**** Page text

It is set during the time of westward expansion in the youthful United States, which is significant for discovering what the movie is all about. This movie wouldn't make sense in 20th century Manhattan, or in 1930s Chicago. It is set during a time when european settlers still had a long way to go towards 'conquering' most of North America.
Without giving too much away of the bizarre and twisted plot, the movie explores not only cannibalism, but cannibalism as a means of regaining life, energy, or power. You eat another, you take the life energy of that person. This notion of cannabalism (which is more along the lines of mythology than of a slasher movie) allows the movie to be completely unpredictable, disturbing and poignant all at once. At the end of the movie, one realizes that it would've been almost impossible to have guessed what was going to happen at each plot turn. If you enjoy bizarre, almost surreal surprises, this movie is packed with them.
The crucial moment in the film is towards the end when Robert Carlyle's character is rhapsodizing about "manifest destiny." Here it is revealed that what's behind the ravenous hunger depicted in the film is a statement about how the west was won, and perhaps still being won. There's a lot in this film to chew on (it's impossible to avoid stupid puns when writing about movies in which people are eaten, sorry), and "Ravenous" does not belong in the same category as B-slashers or gore or shock flicks.

********
**** Record excerpts

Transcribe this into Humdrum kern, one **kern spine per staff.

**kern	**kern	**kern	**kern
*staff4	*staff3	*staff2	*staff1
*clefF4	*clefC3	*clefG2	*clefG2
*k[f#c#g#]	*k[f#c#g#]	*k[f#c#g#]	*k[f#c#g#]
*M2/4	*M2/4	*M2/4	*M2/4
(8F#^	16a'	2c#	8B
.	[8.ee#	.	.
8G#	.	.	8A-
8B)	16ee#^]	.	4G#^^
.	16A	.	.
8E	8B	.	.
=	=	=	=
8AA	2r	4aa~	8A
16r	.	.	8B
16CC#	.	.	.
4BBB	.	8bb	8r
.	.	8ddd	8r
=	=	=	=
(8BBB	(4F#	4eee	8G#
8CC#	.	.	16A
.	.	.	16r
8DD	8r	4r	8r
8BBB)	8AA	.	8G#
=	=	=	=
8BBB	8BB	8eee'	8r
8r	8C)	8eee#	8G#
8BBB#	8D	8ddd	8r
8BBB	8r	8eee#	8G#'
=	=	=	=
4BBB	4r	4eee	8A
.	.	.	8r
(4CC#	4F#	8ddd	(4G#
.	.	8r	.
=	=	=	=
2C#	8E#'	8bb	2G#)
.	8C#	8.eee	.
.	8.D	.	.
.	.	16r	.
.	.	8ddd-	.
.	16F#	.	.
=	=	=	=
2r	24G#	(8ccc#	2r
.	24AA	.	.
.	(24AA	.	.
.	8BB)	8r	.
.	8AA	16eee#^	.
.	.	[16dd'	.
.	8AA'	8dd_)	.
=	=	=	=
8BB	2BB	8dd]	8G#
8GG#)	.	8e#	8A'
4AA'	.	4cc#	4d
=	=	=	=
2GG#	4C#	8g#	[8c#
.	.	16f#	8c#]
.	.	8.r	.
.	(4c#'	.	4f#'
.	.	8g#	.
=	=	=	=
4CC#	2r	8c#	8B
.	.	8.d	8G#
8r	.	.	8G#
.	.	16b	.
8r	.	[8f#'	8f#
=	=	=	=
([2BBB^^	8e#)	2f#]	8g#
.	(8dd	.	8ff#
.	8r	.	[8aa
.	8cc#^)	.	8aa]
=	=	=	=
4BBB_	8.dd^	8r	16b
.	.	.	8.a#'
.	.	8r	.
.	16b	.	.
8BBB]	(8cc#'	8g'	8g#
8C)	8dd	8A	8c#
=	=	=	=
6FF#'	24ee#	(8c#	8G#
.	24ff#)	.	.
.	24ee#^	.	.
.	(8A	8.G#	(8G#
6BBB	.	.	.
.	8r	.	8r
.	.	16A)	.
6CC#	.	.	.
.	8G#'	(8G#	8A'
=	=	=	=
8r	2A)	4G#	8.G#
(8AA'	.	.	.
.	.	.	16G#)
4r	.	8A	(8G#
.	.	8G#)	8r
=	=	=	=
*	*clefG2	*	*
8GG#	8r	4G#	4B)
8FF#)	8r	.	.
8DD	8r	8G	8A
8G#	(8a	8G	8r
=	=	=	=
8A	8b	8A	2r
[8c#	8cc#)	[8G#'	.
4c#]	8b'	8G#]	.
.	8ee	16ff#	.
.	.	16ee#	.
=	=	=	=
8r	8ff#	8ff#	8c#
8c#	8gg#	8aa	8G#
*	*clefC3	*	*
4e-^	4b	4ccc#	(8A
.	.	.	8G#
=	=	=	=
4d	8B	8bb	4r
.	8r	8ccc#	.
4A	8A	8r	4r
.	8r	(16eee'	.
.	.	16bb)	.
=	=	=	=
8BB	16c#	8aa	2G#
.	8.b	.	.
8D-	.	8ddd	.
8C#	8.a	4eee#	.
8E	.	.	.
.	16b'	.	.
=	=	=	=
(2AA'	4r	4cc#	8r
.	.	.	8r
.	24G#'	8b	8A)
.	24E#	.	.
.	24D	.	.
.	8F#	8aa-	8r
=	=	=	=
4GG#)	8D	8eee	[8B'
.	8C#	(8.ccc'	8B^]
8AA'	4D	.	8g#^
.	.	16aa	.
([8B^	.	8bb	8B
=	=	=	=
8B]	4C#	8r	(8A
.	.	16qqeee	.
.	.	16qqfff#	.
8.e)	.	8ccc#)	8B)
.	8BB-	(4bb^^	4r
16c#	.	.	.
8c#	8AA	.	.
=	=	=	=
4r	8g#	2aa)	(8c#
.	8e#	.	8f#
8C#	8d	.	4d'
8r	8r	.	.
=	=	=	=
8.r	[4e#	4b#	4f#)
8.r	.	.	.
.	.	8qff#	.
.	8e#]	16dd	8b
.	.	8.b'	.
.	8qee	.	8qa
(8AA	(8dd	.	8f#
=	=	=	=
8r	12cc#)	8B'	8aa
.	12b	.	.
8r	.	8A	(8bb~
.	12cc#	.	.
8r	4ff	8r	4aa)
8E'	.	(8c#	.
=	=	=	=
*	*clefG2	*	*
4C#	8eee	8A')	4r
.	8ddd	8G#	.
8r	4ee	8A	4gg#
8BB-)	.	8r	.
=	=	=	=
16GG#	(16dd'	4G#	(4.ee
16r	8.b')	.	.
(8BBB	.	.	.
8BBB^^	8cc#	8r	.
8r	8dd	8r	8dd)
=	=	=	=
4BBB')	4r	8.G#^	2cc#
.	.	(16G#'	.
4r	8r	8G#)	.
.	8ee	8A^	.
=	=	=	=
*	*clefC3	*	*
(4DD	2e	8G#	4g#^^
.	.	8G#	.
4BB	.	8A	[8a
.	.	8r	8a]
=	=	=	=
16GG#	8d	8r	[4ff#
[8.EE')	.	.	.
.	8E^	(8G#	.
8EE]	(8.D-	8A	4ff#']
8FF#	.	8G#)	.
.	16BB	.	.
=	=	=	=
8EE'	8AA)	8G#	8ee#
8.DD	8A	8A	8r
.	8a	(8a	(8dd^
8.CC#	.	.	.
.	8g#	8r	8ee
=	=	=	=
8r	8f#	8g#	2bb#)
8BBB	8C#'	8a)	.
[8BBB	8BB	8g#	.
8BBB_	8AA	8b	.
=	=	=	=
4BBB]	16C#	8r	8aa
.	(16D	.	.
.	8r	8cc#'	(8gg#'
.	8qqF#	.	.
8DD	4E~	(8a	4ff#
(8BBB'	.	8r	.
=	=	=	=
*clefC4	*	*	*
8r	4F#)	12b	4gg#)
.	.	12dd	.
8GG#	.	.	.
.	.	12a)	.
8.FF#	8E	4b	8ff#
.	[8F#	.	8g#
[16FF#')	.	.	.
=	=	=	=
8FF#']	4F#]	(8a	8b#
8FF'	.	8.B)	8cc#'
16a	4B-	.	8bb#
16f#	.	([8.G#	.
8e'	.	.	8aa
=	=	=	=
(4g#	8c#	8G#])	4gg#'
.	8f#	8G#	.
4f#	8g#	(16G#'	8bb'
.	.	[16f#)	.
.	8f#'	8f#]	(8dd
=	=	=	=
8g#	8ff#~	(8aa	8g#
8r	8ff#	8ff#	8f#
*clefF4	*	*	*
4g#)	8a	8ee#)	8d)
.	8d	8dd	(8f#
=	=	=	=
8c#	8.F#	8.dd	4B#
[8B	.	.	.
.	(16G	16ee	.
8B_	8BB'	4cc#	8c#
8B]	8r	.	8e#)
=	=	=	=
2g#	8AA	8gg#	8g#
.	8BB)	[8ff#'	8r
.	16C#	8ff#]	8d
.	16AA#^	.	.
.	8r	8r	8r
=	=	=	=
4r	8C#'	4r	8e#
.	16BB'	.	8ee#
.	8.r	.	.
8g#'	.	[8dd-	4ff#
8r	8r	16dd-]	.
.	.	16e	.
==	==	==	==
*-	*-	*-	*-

********

**Parts of the exercise**:
1. Report each line in the entries that contains the string "kern".
2. Go on with the film review of "Ravenous" from its final sentence.

**Outputs**:
1.
Transcribe this into Humdrum kern, one **kern spine per staff.
**kern	**kern	**kern	**kern

2.
In fact, it's almost impossible to determine what category to put "Ravenous" in. People who avoid gore movies will probably also want to avoid this one (it can be pretty disgusting), and people who enjoy gore and slash will probably feel disappointed because there's simply more going on than random and senseless killing. It's no surprise that this movie bombed, and it will probably gain cult status and continue to confuse most viewers, but for that reason it will probably be around for a while.
The performances are great all around, but Robert Carlyle really, really shines. The story is so original it nearly defies categorization, and the opening sequence is one of the best I've ever seen. The music is meant to be off-kilter and dissonant, which adds to the film's offbeat tempo.
Overall a great movie, but one that may confuse viewers. It's not a comedy (though it is funny), it's not a slasher/thriller (though it is gorey and thrilling), and it's not a western (though it is set in the right era). The best thing to do is see it and find out. You may hate it, or you may never be able to stop thinking about it. There are not many movies like this out there.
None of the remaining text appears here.